For Almadani, the war has hit home: A cousin died on a bus a militant fired upon and many relatives have lost their homes. The conflict also has drawn him closer to his heritage: His band has a new song called “Aleppo,” a soulful celebration of his ancestral homeland. He’s proud of the 5,000-year-old city, once a cultural and artistic center with many kinds of musical influences.

“Our music is very multi-faceted,” he said. “It’s just like my own identity is a blend of my Syrian heritage and my Midwestern roots.”

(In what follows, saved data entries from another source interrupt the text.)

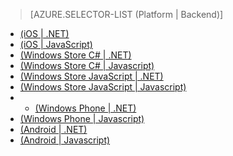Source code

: > [AZURE.SELECTOR-LIST (Platform | Backend)]
- [(iOS | .NET)](/fr-FR/documentation/articles/mobile-services-dotnet-backend-ios-get-started-push/)
- [(iOS | JavaScript)](/fr-FR/documentation/articles/mobile-services-javascript-backend-ios-get-started-push/)
- [(Windows Store C# | .NET)](/fr-FR/documentation/articles/mobile-services-dotnet-backend-windows-store-dotnet-get-started-push/)
- [(Windows Store C# | Javascript)](/fr-FR/documentation/articles/mobile-services-javascript-backend-windows-store-dotnet-get-started-push/)
- [(Windows Store JavaScript | .NET)](/fr-FR/documentation/articles/mobile-services-dotnet-backend-windows-store-javascript-get-started-push/)
- [(Windows Store JavaScript | Javascript)](/fr-FR/documentation/articles/mobile-services-javascript-backend-windows-store-javascript-get-started-push/)
- - [(Windows Phone | .NET)](/fr-FR/documentation/articles/mobile-services-dotnet-backend-windows-phone-get-started-push/)
- [(Windows Phone | Javascript)](/fr-FR/documentation/articles/mobile-services-javascript-backend-windows-phone-get-started-push/)
- [(Android | .NET)](/fr-FR/documentation/articles/mobile-services-dotnet-backend-android-get-started-push/)
- [(Android | Javascript)](/fr-FR/documentation/articles/mobile-services-javascript-backend-android-get-started-push/)


<!--HONumber=42-->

Offendum , a Syrian who was born in Saudi Arabia and came to the U.S. in the mid-1980s as a young boy, also feels deeply connected to his parents’ birthplace. However, he said, the crisis should concern everybody: Some 5 million Syrians have fled their homeland since conflict there erupted in 2011, including his relatives. On his new song, “Years,” he intones, “Speaking about my people and what six years cost them/Syrian bodies strewn ashore/families who’ve lost them.”

“This is the world’s problem, it’s not just a Syrian problem,” he said, adding that the tour aims to connect cultures and he’s proud to be “using hip-hop, rock-and-roll and even traditional music to bridge that gap, make it more relatable for people — more real.”

Hello Psychaleppo’s Eldahr knows art can only go so far to help Syria. Still, he’s proud to represent it and raise awareness of a place to which he longs to return.

“I believe artists … want to reach places that people don’t reach,” he said. “Sometimes, we just dream big.”